Update the lines below by replacing "Maintenance round" with "Inspection round" wherever it occurs, keeping everything else unchanged. Leave the pictures out of the result.

○ ○ ○ ○

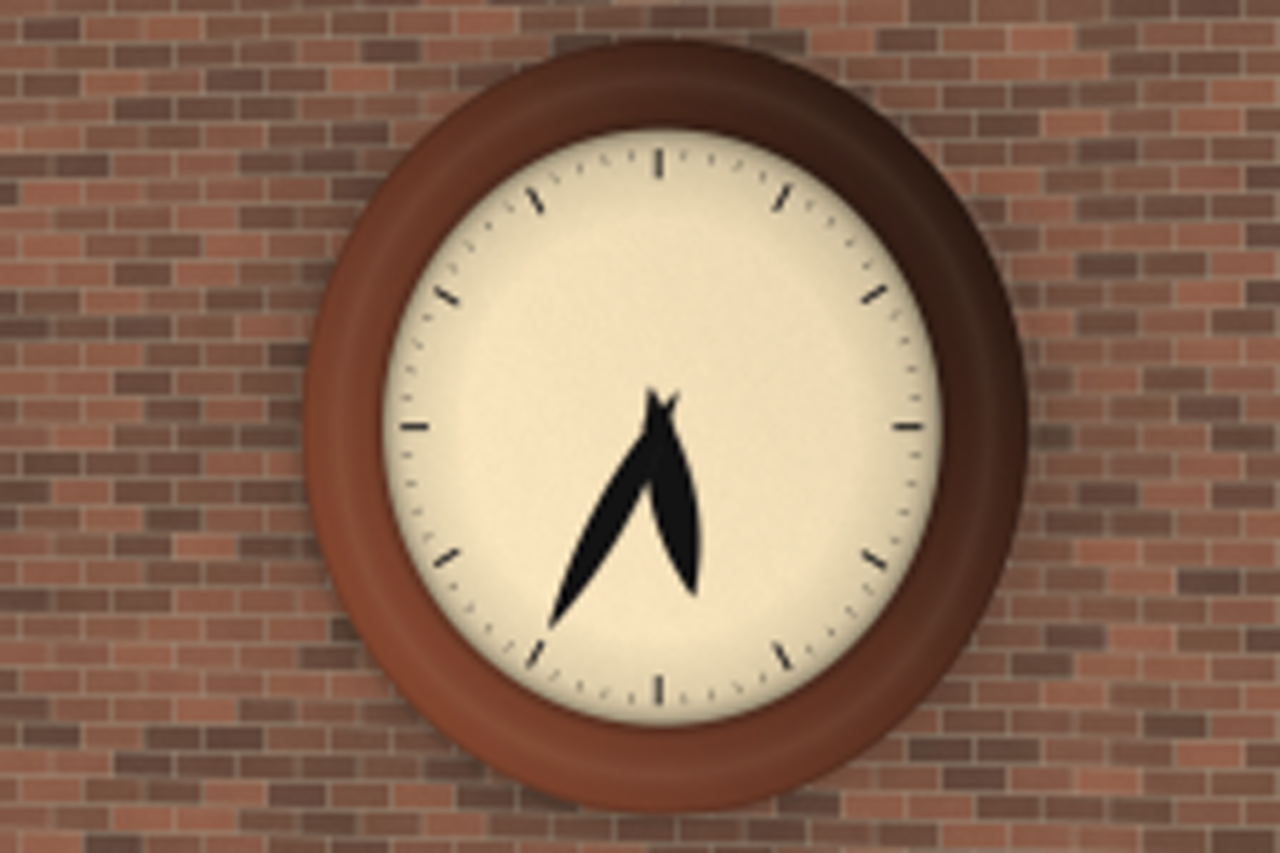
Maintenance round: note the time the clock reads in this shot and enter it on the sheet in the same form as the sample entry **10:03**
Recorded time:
**5:35**
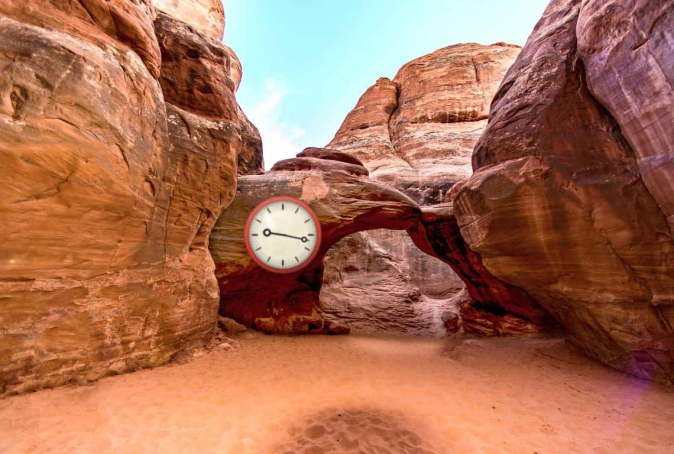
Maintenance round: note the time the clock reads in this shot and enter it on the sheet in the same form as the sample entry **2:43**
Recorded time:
**9:17**
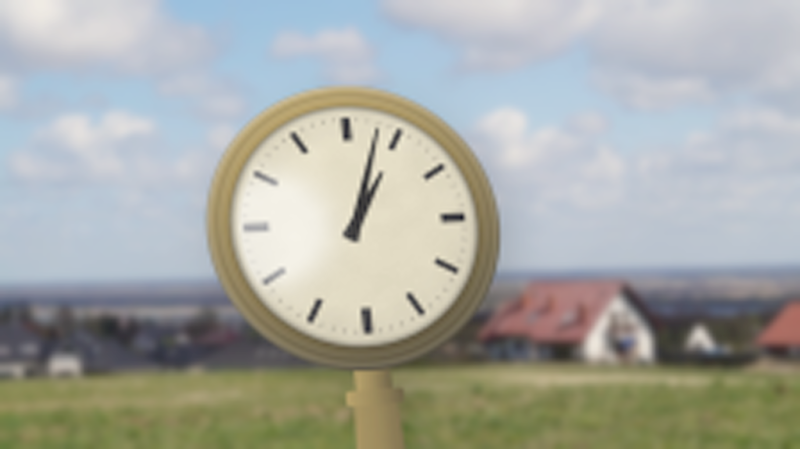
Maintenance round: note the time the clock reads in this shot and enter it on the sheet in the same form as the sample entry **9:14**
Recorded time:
**1:03**
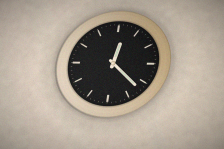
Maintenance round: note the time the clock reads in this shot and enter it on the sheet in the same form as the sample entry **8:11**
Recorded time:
**12:22**
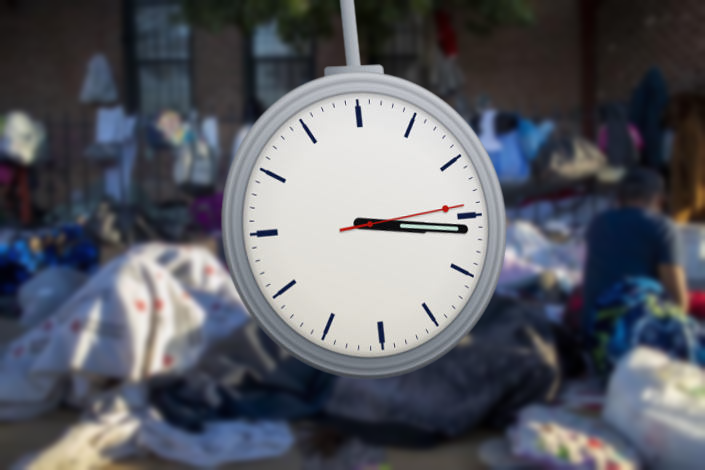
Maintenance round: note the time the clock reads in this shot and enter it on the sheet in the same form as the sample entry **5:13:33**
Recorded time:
**3:16:14**
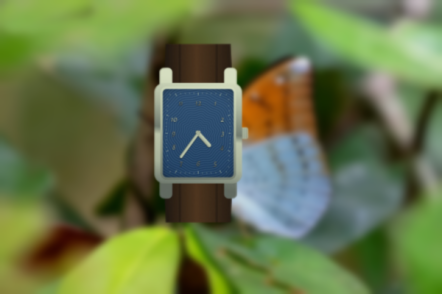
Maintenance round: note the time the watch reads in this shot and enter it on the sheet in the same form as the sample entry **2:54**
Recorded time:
**4:36**
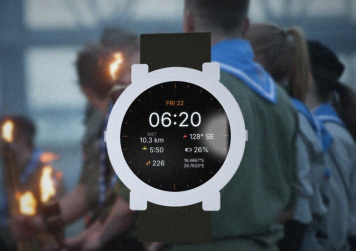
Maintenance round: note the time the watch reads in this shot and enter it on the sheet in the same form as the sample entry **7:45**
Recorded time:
**6:20**
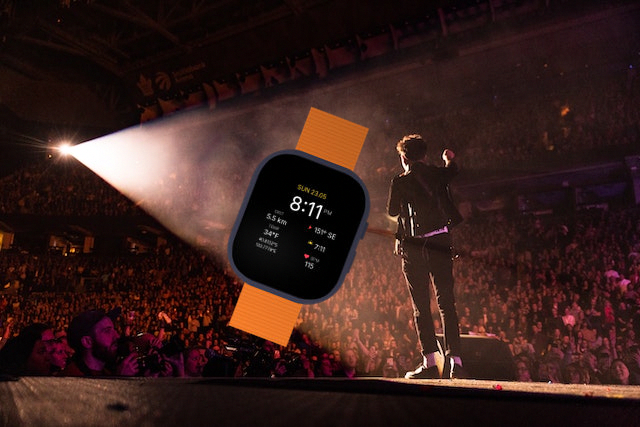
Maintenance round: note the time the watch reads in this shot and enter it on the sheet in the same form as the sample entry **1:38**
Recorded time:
**8:11**
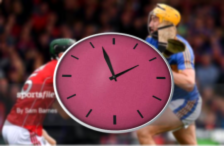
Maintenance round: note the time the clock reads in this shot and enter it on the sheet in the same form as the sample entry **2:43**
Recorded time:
**1:57**
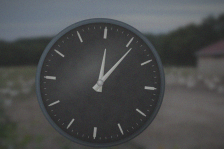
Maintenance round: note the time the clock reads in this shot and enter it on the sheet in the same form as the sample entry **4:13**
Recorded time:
**12:06**
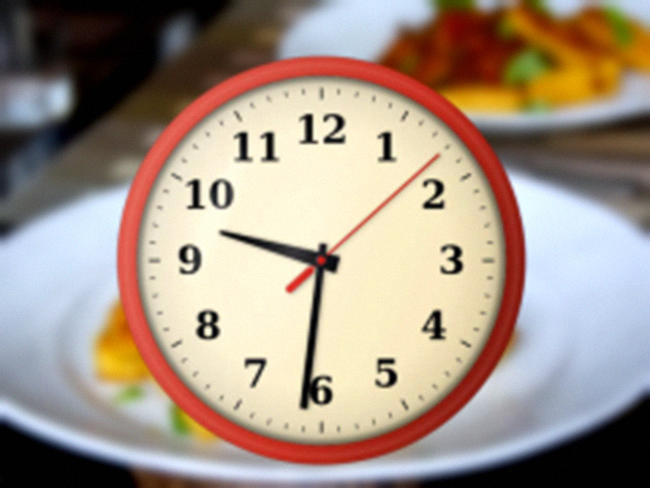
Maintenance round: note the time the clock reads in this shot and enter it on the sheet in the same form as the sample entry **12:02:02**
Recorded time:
**9:31:08**
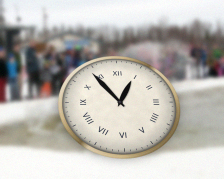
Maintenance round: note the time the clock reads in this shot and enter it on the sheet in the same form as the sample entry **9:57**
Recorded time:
**12:54**
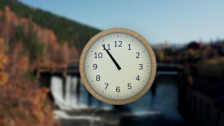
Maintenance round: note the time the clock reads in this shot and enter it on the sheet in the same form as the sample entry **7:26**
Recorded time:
**10:54**
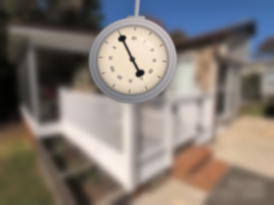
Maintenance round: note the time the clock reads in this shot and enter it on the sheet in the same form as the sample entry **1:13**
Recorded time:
**4:55**
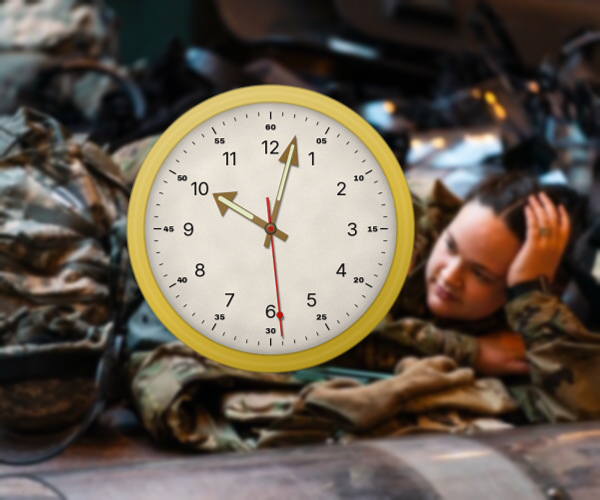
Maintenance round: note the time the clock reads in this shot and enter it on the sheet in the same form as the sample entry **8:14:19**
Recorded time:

○ ○ ○ ○

# SOLUTION TO THIS EXERCISE:
Inspection round: note the time the clock reads in this shot and enter it on the sheet in the same form as the sample entry **10:03**
Recorded time:
**5:35**
Inspection round: note the time the clock reads in this shot and enter it on the sheet in the same form as the sample entry **2:43**
Recorded time:
**9:17**
Inspection round: note the time the clock reads in this shot and enter it on the sheet in the same form as the sample entry **9:14**
Recorded time:
**1:03**
Inspection round: note the time the clock reads in this shot and enter it on the sheet in the same form as the sample entry **8:11**
Recorded time:
**12:22**
Inspection round: note the time the clock reads in this shot and enter it on the sheet in the same form as the sample entry **5:13:33**
Recorded time:
**3:16:14**
Inspection round: note the time the watch reads in this shot and enter it on the sheet in the same form as the sample entry **2:54**
Recorded time:
**4:36**
Inspection round: note the time the watch reads in this shot and enter it on the sheet in the same form as the sample entry **7:45**
Recorded time:
**6:20**
Inspection round: note the time the watch reads in this shot and enter it on the sheet in the same form as the sample entry **1:38**
Recorded time:
**8:11**
Inspection round: note the time the clock reads in this shot and enter it on the sheet in the same form as the sample entry **2:43**
Recorded time:
**1:57**
Inspection round: note the time the clock reads in this shot and enter it on the sheet in the same form as the sample entry **4:13**
Recorded time:
**12:06**
Inspection round: note the time the clock reads in this shot and enter it on the sheet in the same form as the sample entry **12:02:02**
Recorded time:
**9:31:08**
Inspection round: note the time the clock reads in this shot and enter it on the sheet in the same form as the sample entry **9:57**
Recorded time:
**12:54**
Inspection round: note the time the clock reads in this shot and enter it on the sheet in the same form as the sample entry **7:26**
Recorded time:
**10:54**
Inspection round: note the time the clock reads in this shot and enter it on the sheet in the same form as the sample entry **1:13**
Recorded time:
**4:55**
Inspection round: note the time the clock reads in this shot and enter it on the sheet in the same form as the sample entry **8:14:19**
Recorded time:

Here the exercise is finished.